(Dataset entries)
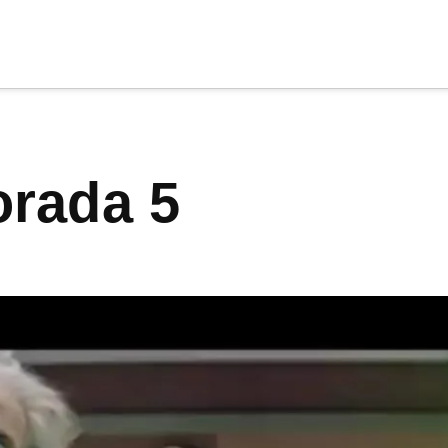
cia
tu apoyo
.
orada 5
Donar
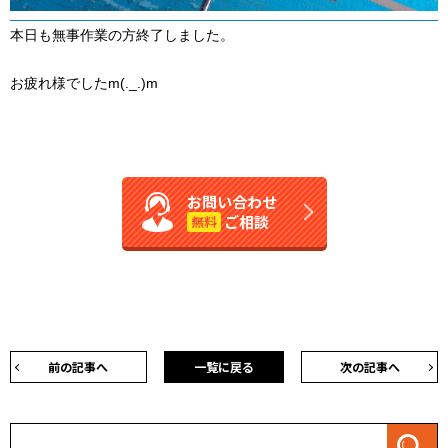
本日も無事作業の方終了しました。
お疲れ様でしたm(._.)m
お問い合わせ
ご相談
無料
前の記事へ
一覧に戻る
次の記事へ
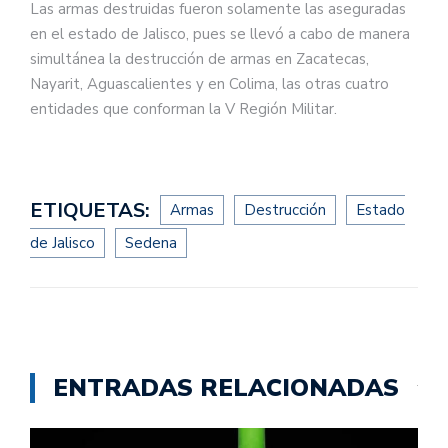
Las armas destruidas fueron solamente las aseguradas
en el estado de Jalisco, pues se llevó a cabo de manera
simultánea la destrucción de armas en Zacatecas,
Nayarit, Aguascalientes y en Colima, las otras cuatro
entidades que conforman la V Región Militar.
ETIQUETAS:
Armas
Destrucción
Estado
de Jalisco
Sedena
ENTRADAS RELACIONADAS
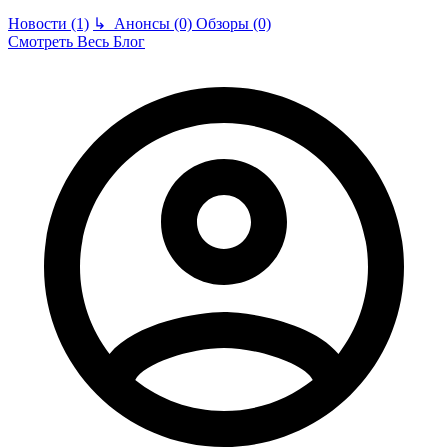
Новости (1)
↳
Анонсы (0)
Обзоры (0)
Смотреть Весь Блог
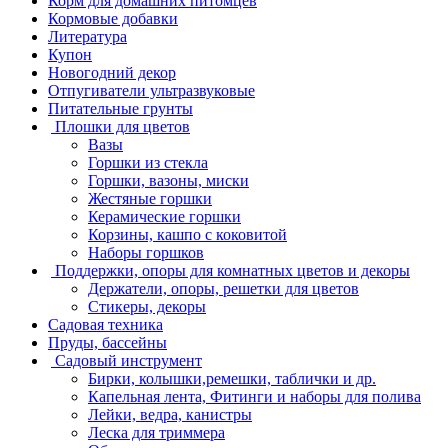
Корм для домашних питомцев
Кормовые добавки
Литература
Купон
Новогодний декор
Отпугиватели ультразвуковые
Питательные грунты
Плошки для цветов
Вазы
Горшки из стекла
Горшки, вазоны, миски
Жестяные горшки
Керамические горшки
Корзины, кашпо с коковитой
Наборы горшков
Поддержки, опоры для комнатных цветов и декоры
Держатели, опоры, решетки для цветов
Стикеры, декоры
Садовая техника
Пруды, бассейны
Садовый инструмент
Бирки, колышки,ремешки, таблички и др.
Капельная лента, Фитинги и наборы для полива
Лейки, ведра, канистры
Леска для триммера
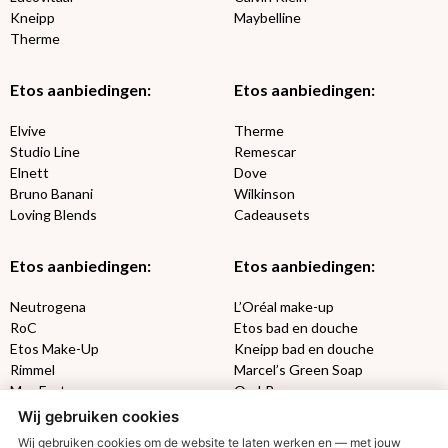
Kneipp
Maybelline
Therme
Etos aanbiedingen:
Etos aanbiedingen:
Elvive
Therme
Studio Line
Remescar
Elnett
Dove
Bruno Banani
Wilkinson
Loving Blends
Cadeausets
Etos aanbiedingen:
Etos aanbiedingen:
Neutrogena
L’Oréal make-up
RoC
Etos bad en douche
Etos Make-Up
Kneipp bad en douche
Rimmel
Marcel’s Green Soap
Max Factor
Oral-B
Wij gebruiken cookies
Etos aanbiedingen:
DETOXEN
Wij gebruiken cookies om de website te laten werken en — met jouw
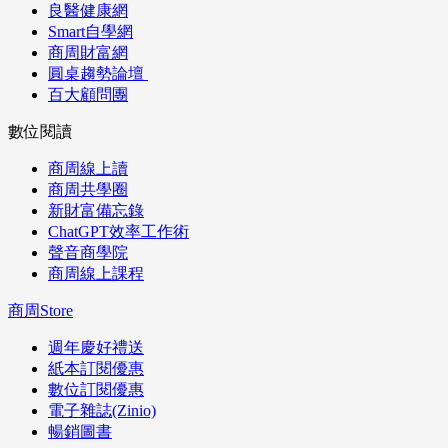
良醫健康網
Smart自學網
商周財富網
圓桌趨勢論壇
百大顧問團
數位閱讀
商周線上讀
商周共學圈
新財富備忘錄
ChatGPT效率工作術
聲音商學院
商周線上課程
商周Store
週年慶好禮送
紙本訂閱優惠
數位訂閱優惠
電子雜誌(Zinio)
暢銷圖書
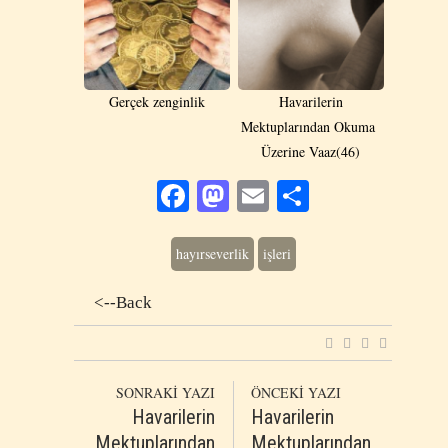
Gerçek zenginlik
Havarilerin
Mektuplarından Okuma
Üzerine Vaaz(46)
Facebook
Mastodon
Email
Share
hayırseverlik
işleri
<--Back
SONRAKİ YAZI
ÖNCEKİ YAZI
Havarilerin
Havarilerin
Mektuplarından
Mektuplarından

Written task: Please restate word for word each line from the one containing "本日も無事作業の方終了しました。" to the end of the data above, without the pictures.

Exercise answer:
本日も無事作業の方終了しました。
お疲れ様でしたm(._.)m
お問い合わせ
ご相談
無料
前の記事へ
一覧に戻る
次の記事へ
Las armas destruidas fueron solamente las aseguradas
en el estado de Jalisco, pues se llevó a cabo de manera
simultánea la destrucción de armas en Zacatecas,
Nayarit, Aguascalientes y en Colima, las otras cuatro
entidades que conforman la V Región Militar.
ETIQUETAS:
Armas
Destrucción
Estado
de Jalisco
Sedena
ENTRADAS RELACIONADAS
Новости (1)
↳
Анонсы (0)
Обзоры (0)
Смотреть Весь Блог
Корм для домашних питомцев
Кормовые добавки
Литература
Купон
Новогодний декор
Отпугиватели ультразвуковые
Питательные грунты
Плошки для цветов
Вазы
Горшки из стекла
Горшки, вазоны, миски
Жестяные горшки
Керамические горшки
Корзины, кашпо с коковитой
Наборы горшков
Поддержки, опоры для комнатных цветов и декоры
Держатели, опоры, решетки для цветов
Стикеры, декоры
Садовая техника
Пруды, бассейны
Садовый инструмент
Бирки, колышки,ремешки, таблички и др.
Капельная лента, Фитинги и наборы для полива
Лейки, ведра, канистры
Леска для триммера
Kneipp
Maybelline
Therme
Etos aanbiedingen:
Etos aanbiedingen:
Elvive
Therme
Studio Line
Remescar
Elnett
Dove
Bruno Banani
Wilkinson
Loving Blends
Cadeausets
Etos aanbiedingen:
Etos aanbiedingen:
Neutrogena
L’Oréal make-up
RoC
Etos bad en douche
Etos Make-Up
Kneipp bad en douche
Rimmel
Marcel’s Green Soap
Max Factor
Oral-B
Wij gebruiken cookies
Etos aanbiedingen:
DETOXEN
Wij gebruiken cookies om de website te laten werken en — met jouw
良醫健康網
Smart自學網
商周財富網
圓桌趨勢論壇
百大顧問團
數位閱讀
商周線上讀
商周共學圈
新財富備忘錄
ChatGPT效率工作術
聲音商學院
商周線上課程
商周Store
週年慶好禮送
紙本訂閱優惠
數位訂閱優惠
電子雜誌(Zinio)
暢銷圖書
Gerçek zenginlik
Havarilerin
Mektuplarından Okuma
Üzerine Vaaz(46)
Facebook
Mastodon
Email
Share
hayırseverlik
işleri
<--Back
SONRAKİ YAZI
ÖNCEKİ YAZI
Havarilerin
Havarilerin
Mektuplarından
Mektuplarından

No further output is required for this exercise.